So here I am listening to "In this twilight" (from the upcoming NiN album: Year Zero, slated for April)
on loop after completing, wordcounting (1469/1000 words, well over the target), editing, manually double spacing, and externally spellchecking my third paper for this critical analysis course.
Shit is going on.
And hardly any of it is good.
And I'm a ripe, tea drinking bastard.
That's neither a revelation, nor an understatement of what I mean by "bastard".
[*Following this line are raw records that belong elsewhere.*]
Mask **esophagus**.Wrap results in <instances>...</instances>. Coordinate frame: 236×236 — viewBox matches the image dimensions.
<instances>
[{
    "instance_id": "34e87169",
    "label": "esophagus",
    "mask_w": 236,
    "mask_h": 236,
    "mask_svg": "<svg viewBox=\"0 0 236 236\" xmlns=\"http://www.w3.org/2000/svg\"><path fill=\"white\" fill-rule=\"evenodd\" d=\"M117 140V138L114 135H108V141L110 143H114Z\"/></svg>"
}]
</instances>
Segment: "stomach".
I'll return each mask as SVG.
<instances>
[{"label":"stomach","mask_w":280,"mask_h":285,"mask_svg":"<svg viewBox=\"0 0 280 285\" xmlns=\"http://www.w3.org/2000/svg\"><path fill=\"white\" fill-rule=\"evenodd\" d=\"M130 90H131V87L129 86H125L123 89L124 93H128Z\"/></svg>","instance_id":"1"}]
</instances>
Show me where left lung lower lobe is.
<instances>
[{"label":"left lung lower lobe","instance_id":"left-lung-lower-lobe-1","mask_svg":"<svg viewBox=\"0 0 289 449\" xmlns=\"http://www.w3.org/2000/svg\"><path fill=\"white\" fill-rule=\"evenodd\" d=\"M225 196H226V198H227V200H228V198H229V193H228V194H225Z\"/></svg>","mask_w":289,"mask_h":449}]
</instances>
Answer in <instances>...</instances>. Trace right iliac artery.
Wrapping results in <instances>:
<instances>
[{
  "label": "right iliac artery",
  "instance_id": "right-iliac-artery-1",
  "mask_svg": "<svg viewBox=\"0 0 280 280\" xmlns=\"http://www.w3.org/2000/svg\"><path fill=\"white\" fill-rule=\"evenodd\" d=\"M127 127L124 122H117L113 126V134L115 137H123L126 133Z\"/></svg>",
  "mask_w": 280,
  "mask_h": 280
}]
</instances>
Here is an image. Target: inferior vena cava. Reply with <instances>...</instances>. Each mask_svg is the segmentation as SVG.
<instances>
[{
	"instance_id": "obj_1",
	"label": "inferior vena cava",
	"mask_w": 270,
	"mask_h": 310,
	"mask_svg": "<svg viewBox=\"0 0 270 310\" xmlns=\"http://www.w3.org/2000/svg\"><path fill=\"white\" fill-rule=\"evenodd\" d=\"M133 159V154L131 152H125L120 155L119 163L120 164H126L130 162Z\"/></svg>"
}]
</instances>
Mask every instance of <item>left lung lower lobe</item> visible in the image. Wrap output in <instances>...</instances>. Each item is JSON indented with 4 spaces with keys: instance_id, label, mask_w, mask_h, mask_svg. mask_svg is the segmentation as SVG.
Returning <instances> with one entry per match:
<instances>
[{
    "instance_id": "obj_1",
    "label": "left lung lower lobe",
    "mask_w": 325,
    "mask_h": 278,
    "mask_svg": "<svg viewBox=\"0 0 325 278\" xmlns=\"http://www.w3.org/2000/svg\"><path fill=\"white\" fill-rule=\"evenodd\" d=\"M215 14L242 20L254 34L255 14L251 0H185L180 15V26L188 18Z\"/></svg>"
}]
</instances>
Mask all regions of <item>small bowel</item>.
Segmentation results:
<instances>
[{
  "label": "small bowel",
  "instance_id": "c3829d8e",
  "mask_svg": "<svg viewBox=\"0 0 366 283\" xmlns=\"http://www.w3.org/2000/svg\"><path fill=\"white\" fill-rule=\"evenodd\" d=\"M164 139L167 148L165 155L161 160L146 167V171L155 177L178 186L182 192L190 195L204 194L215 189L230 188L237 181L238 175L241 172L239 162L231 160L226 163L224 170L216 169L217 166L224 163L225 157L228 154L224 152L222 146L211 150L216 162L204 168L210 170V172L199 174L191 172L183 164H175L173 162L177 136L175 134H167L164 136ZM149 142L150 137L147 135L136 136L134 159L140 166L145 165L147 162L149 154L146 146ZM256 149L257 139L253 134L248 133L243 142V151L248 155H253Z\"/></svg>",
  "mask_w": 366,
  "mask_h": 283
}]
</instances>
My right middle knuckle is split and scabbed to all hell. My fingers with the most prominently protruding knuckles are jammed to all shit. And I'm still getting endorphens from exercise despite the initial cramps of sitting out three months. Maybe I shouldn't punch so hard. Yeah... like I can find the offswitch. Like I would use it even if I could.
I'm still a ripe bastard.
Shit is still going on. And I've still got a project to do, and 2 huge projects on the horizon, with little to no time at present to set appointments, enjoy myself, or work on what I want to.
But how's that any different from any other day?
Oh- and why I'm not talking about the good news?
Because you'd probably think I'm an even bigger-
Ripe bastard.
...I'm going to bang out to Survivalism- also from Year Zero. You're free to draw your own conclusions for right now.
Cuz I'm way too fucking busy or tired... one of the two.